1社当たりの平均収入高は8億800万円(同6.0%増)とピーク(07年、11億7500万円)の約7割まで回復。DVDの販売不振や製作費が安価な中国や韓国、東南アジア企業の日本市場進出、競合企業の増加により受注競争が激化したことなどから落ち込みが続いていたが、大手を中心とした業績回復が寄与した。
増収だった企業は39.6%と、3年ぶりに前年(37.3%)を上回った。増益だった企業も54.9%と、3年ぶりに半数を超えた。採算性の高いライセンス収入の増加などが寄与したようだ。

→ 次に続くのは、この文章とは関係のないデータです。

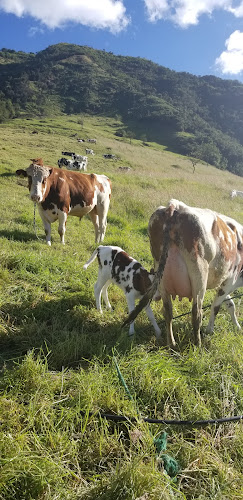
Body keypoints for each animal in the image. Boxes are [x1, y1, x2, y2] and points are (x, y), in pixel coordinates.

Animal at [124, 199, 242, 348]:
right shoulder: (229, 281)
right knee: (196, 313)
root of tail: (176, 206)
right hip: (199, 275)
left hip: (160, 272)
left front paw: (236, 326)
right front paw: (210, 330)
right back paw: (197, 345)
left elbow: (229, 304)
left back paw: (172, 343)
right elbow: (216, 306)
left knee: (167, 311)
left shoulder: (222, 283)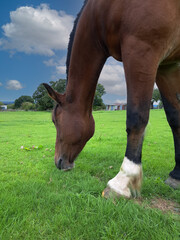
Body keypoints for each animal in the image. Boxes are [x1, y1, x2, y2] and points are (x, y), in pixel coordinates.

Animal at [43, 0, 180, 198]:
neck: (103, 11)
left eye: (55, 121)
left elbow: (136, 117)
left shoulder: (142, 52)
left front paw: (122, 181)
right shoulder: (167, 65)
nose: (58, 162)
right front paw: (176, 175)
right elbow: (174, 117)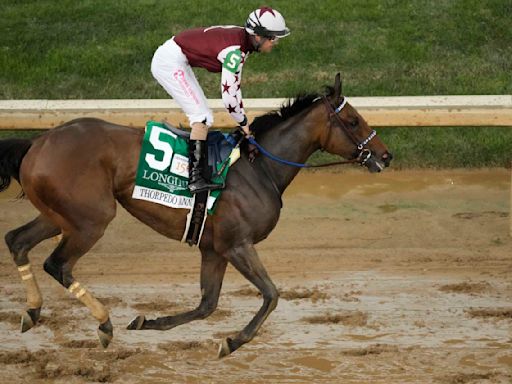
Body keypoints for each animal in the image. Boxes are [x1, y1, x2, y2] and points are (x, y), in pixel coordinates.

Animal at [1, 74, 392, 356]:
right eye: (353, 121)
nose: (385, 156)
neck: (258, 168)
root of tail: (37, 142)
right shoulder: (237, 244)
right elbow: (271, 294)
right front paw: (233, 341)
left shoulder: (213, 249)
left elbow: (207, 304)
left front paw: (146, 322)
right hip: (91, 219)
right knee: (57, 264)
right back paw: (103, 323)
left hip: (60, 214)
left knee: (16, 240)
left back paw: (32, 311)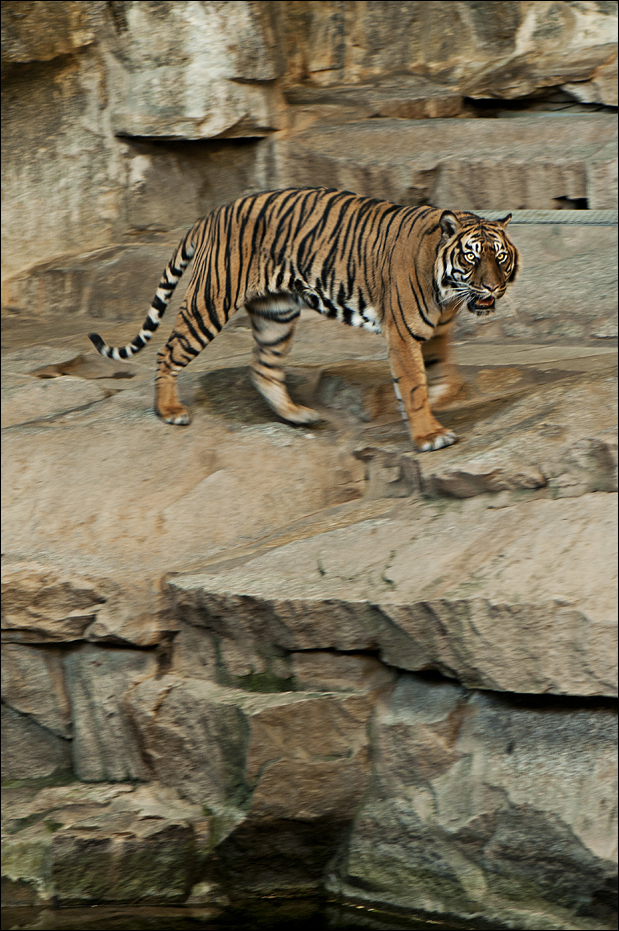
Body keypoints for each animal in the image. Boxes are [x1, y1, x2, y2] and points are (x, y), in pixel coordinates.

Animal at [89, 187, 519, 451]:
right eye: (471, 257)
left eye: (499, 256)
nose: (492, 288)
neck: (448, 294)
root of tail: (212, 214)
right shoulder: (402, 333)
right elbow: (413, 385)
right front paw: (429, 434)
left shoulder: (435, 330)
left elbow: (446, 375)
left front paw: (438, 399)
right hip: (211, 300)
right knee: (168, 353)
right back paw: (169, 411)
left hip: (275, 313)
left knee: (262, 367)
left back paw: (298, 415)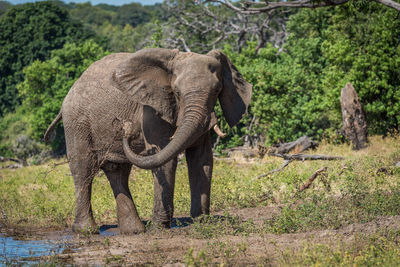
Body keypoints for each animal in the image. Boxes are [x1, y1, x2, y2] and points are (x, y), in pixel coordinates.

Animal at [43, 48, 250, 234]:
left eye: (217, 91)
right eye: (176, 92)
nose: (125, 126)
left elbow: (202, 159)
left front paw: (202, 222)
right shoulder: (151, 111)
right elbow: (164, 157)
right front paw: (159, 228)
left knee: (118, 172)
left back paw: (134, 231)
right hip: (76, 123)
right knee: (83, 170)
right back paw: (87, 231)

一方で、下請けとなる専門スタジオでは平均収入高が低水準で推移。制作態様によって格差が生じている。
受注単価の低迷やヒット作に恵まれない、アニメーターなどの人員不足による受注抑制などといった要因から減収だった企業は23.7%、減益だった企業は36.9%だった。
また、17年の倒産・休廃業・解散件数は、倒産が4件、休廃業・解散が2件、計6件と、2000年以降で3番目に多かった。受注低迷や請負単価の低下、資金繰り悪化、人材不足などが主な要因だったという。
18年に入ってからは3社が倒産したほか、「いなり、こんこん、恋いろは。」などを手掛けたプロダクションアイムズ(東京都練馬区)が債務整理を行う事態となっている。
調査は2018年7月時点の255社を対象としたデータの集計・分析を基に実施した。